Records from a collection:
***

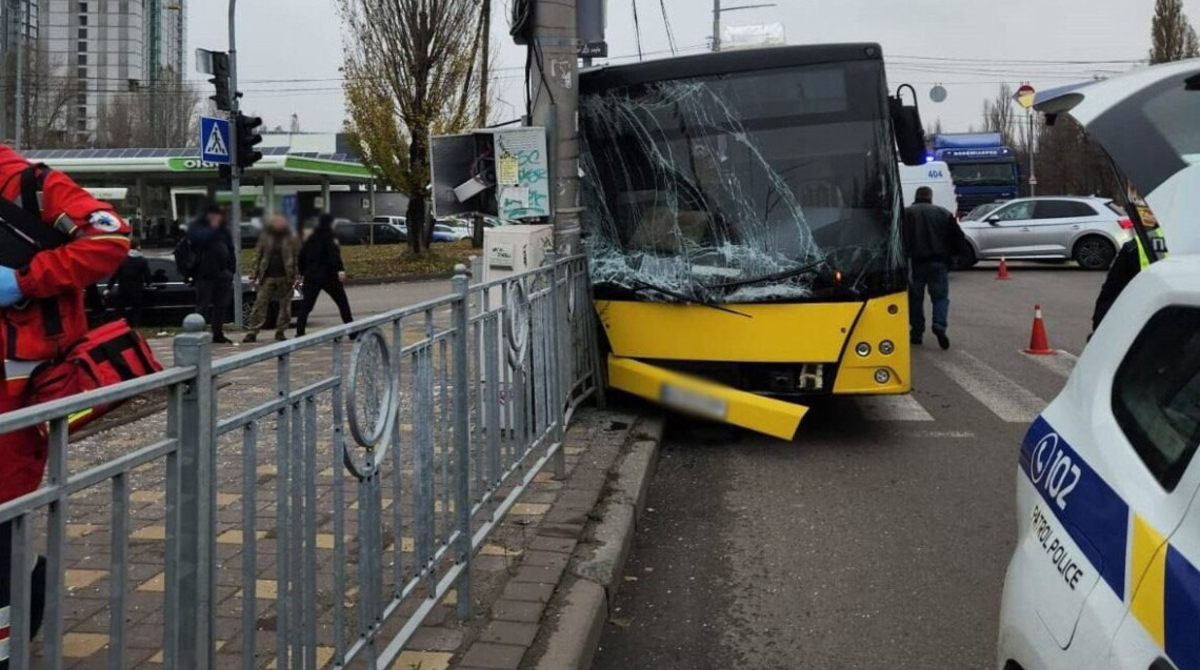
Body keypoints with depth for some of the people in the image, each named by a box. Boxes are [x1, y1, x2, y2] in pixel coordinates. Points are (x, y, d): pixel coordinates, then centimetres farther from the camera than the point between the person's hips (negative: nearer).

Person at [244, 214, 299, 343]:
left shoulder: (291, 240, 4)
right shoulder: (265, 238, 9)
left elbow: (297, 259, -1)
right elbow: (257, 256, 8)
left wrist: (294, 277, -9)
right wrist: (253, 273, -1)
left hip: (285, 277, 0)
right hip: (268, 277, 1)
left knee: (285, 305, 4)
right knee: (260, 304, -4)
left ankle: (280, 331, 14)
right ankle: (253, 331, -3)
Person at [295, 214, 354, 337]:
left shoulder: (311, 238, 14)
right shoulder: (329, 237, -7)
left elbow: (302, 255, 17)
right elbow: (334, 254, -21)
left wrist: (302, 272, 24)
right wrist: (340, 269, -31)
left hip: (311, 276, 5)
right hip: (328, 276, -5)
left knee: (306, 306, 4)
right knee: (343, 303, 6)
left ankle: (300, 333, -5)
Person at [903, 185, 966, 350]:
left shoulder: (906, 213, 2)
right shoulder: (944, 213, 7)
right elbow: (959, 238, 7)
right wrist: (949, 253, 20)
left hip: (915, 262, 0)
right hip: (938, 262, 0)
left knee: (915, 298, 10)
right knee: (940, 296, 5)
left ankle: (917, 333, 11)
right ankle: (940, 325, -18)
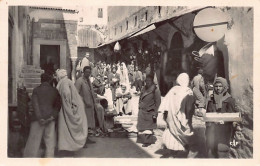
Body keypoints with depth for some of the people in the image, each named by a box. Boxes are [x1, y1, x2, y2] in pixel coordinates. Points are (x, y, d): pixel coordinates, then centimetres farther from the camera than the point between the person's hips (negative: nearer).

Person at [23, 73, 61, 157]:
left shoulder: (36, 90, 4)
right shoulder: (54, 91, 9)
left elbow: (35, 104, -7)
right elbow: (58, 105, 3)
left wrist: (40, 118, -11)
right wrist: (53, 116, -3)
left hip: (38, 119, -1)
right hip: (50, 119, 1)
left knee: (34, 141, 4)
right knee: (50, 142, 6)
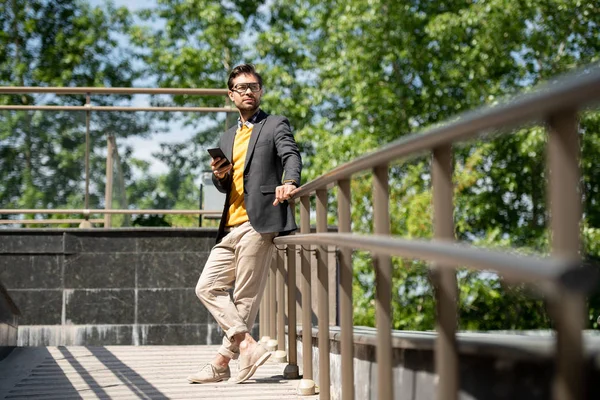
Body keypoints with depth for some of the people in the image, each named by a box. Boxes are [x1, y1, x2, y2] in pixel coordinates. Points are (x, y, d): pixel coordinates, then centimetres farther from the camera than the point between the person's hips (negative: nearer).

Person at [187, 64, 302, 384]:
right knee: (207, 287, 1)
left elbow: (291, 155, -15)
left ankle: (221, 363, -1)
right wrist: (219, 176, -1)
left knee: (245, 297, -5)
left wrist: (289, 183, -37)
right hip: (231, 226, 8)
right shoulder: (228, 138, 23)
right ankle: (248, 346, -1)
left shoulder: (276, 125, 4)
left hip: (259, 222, -8)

***

State the number of lines in these entries where the word "ankle" occurs, without any other words.

▶ TASK RESPONSE
7